JAMA Paper Embarrasses the TT World

-- by Tom Napier

The publication of eleven-year-old Emily Rosa's therapeutic touch experiment in the Journal of the American Medical Association drew the attention of the media. For once it was the skeptics who got main billing. In one day, March 31, I caught a report on National Public Radio and news items on both ABC and Fox. Doubtless there are many I missed.
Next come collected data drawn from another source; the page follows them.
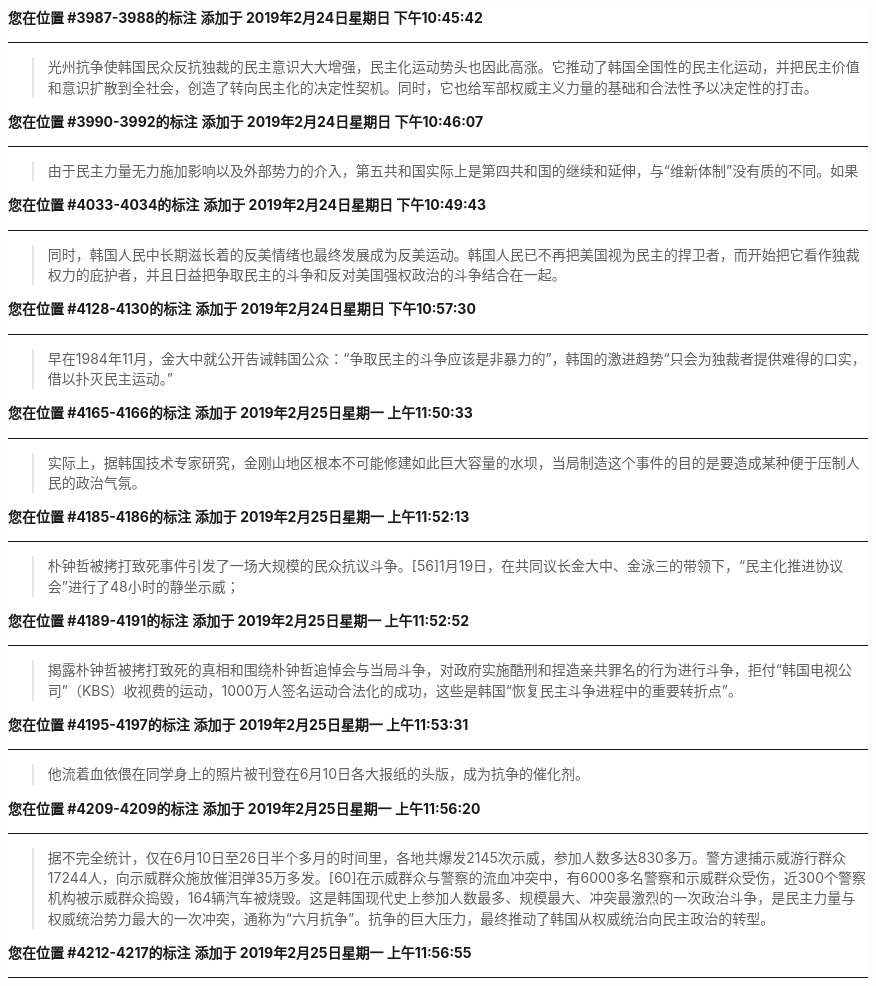 **您在位置 #3987-3988的标注** **添加于 2019年2月24日星期日 下午10:45:42**

---

> 光州抗争使韩国民众反抗独裁的民主意识大大增强，民主化运动势头也因此高涨。它推动了韩国全国性的民主化运动，并把民主价值和意识扩散到全社会，创造了转向民主化的决定性契机。同时，它也给军部权威主义力量的基础和合法性予以决定性的打击。

**您在位置 #3990-3992的标注** **添加于 2019年2月24日星期日 下午10:46:07**

---

> 由于民主力量无力施加影响以及外部势力的介入，第五共和国实际上是第四共和国的继续和延伸，与“维新体制”没有质的不同。如果

**您在位置 #4033-4034的标注** **添加于 2019年2月24日星期日 下午10:49:43**

---

> 同时，韩国人民中长期滋长着的反美情绪也最终发展成为反美运动。韩国人民已不再把美国视为民主的捍卫者，而开始把它看作独裁权力的庇护者，并且日益把争取民主的斗争和反对美国强权政治的斗争结合在一起。

**您在位置 #4128-4130的标注** **添加于 2019年2月24日星期日 下午10:57:30**

---

> 早在1984年11月，金大中就公开告诫韩国公众：“争取民主的斗争应该是非暴力的”，韩国的激进趋势“只会为独裁者提供难得的口实，借以扑灭民主运动。”

**您在位置 #4165-4166的标注** **添加于 2019年2月25日星期一 上午11:50:33**

---

> 实际上，据韩国技术专家研究，金刚山地区根本不可能修建如此巨大容量的水坝，当局制造这个事件的目的是要造成某种便于压制人民的政治气氛。

**您在位置 #4185-4186的标注** **添加于 2019年2月25日星期一 上午11:52:13**

---

> 朴钟哲被拷打致死事件引发了一场大规模的民众抗议斗争。[56]1月19日，在共同议长金大中、金泳三的带领下，“民主化推进协议会”进行了48小时的静坐示威；

**您在位置 #4189-4191的标注** **添加于 2019年2月25日星期一 上午11:52:52**

---

> 揭露朴钟哲被拷打致死的真相和围绕朴钟哲追悼会与当局斗争，对政府实施酷刑和捏造亲共罪名的行为进行斗争，拒付“韩国电视公司”（KBS）收视费的运动，1000万人签名运动合法化的成功，这些是韩国“恢复民主斗争进程中的重要转折点”。

**您在位置 #4195-4197的标注** **添加于 2019年2月25日星期一 上午11:53:31**

---

> 他流着血依偎在同学身上的照片被刊登在6月10日各大报纸的头版，成为抗争的催化剂。

**您在位置 #4209-4209的标注** **添加于 2019年2月25日星期一 上午11:56:20**

---

> 据不完全统计，仅在6月10日至26日半个多月的时间里，各地共爆发2145次示威，参加人数多达830多万。警方逮捕示威游行群众17244人，向示威群众施放催泪弹35万多发。[60]在示威群众与警察的流血冲突中，有6000多名警察和示威群众受伤，近300个警察机构被示威群众捣毁，164辆汽车被烧毁。这是韩国现代史上参加人数最多、规模最大、冲突最激烈的一次政治斗争，是民主力量与权威统治势力最大的一次冲突，通称为“六月抗争”。抗争的巨大压力，最终推动了韩国从权威统治向民主政治的转型。

**您在位置 #4212-4217的标注** **添加于 2019年2月25日星期一 上午11:56:55**

---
Emily, who was then nine, carried out her experiment for a science fair project and has now had it published in a prestigious peer-reviewed medical journal. She tested 21 TT practitioners to see whether they could indeed detect the "human energy field" which, they maintain, lies behind the curative power of TT. Their attempts to detect the field gave chance results, "That's what you would expect from somebody just guessing," said Emily.

NPR's "All Things Considered" gave the fullest report, quoting Emily and her mother, nurse Linda Rosa. NPR played a recording of a TT practitioner at work, persuading a patient that his headache had gone. This practitioner claims that Emily's test is invalid because she, Emily, was not diseased and so TT wouldn't be expected to work since, "A balanced field feels smooth and flowing." What a pity those being tested didn't think of that at the time.

Michael Shermer, the editor of Skeptic, was quoted as saying, "It's ludicrous." He hopes Emily's study will convince medical practitioners, if not TT practitioners. "That's what science does, it answers questions in the cold truth of objective fact." Emily's conclusion was that her test must be replicated because that is "good science." Good for her. I predict that mighty few TT practitioners will cooperate next time around.

ABC's evening news showed TT in action in the operating theater. Their poll showed that 91% of the 13 million people who have had TT applied thought it made a difference. Emily and her paper were introduced and a recreation of the experiment was shown. As Dr George Lunberg, the Editor of JAMA, said, what mattered was the science, not the age of the person doing it. He quoted his toughest statistical examiner as saying, "This is pure gold. A beautiful clean design carried out in a beautiful way with absolutely stunning statistics." On TT, Dr Lunberg said, "It's basically humbug."

The second half of ABC's report showed a contrary view from a cardiac surgeon at Columbia Presbyterian Medical Center. He thinks TT is subtle but that there is a little bit of evidence for it. He is trying to prove TT works since he wants to follow every lead which might help patients. Fair enough, if he knows when to give up.

On Fox's evening news their Dr Brian McDonough was quite scathing about TT. Linda Rosa was the chief spokesperson for the con side while a Dr Marshall Sager defended TT in these terms, "It's a matter of energy circuitry. The physicists have known for years that E = mc squared. Energy and mass have been related. You need the energy for the functioning of the system. It's just been recently that the Western physician realizes that that's a part of the whole metabolism and functioning of the human body." (What this technobabble has to do with a hypothetical field extending six inches from the human body totally escapes this physicist.)

As Linda Rosa said, "The nursing profession needs to realize that therapeutic touch is a naked emperor. We need to withdraw it from nursing practice and to only offer our patients practices which have proven therapeutic value." And, as Brian McDonough concluded, "It's hard to see its true value."

Whether the outspoken paper by Bob Glickman and Ed Gracely, which describes PhACT's 1996 TT experiment in The Scientific Review of Alternative Medicine, will have the same media impact remains to be seen. However, for therapeutic touch, the time to put up or shut up may finally be here.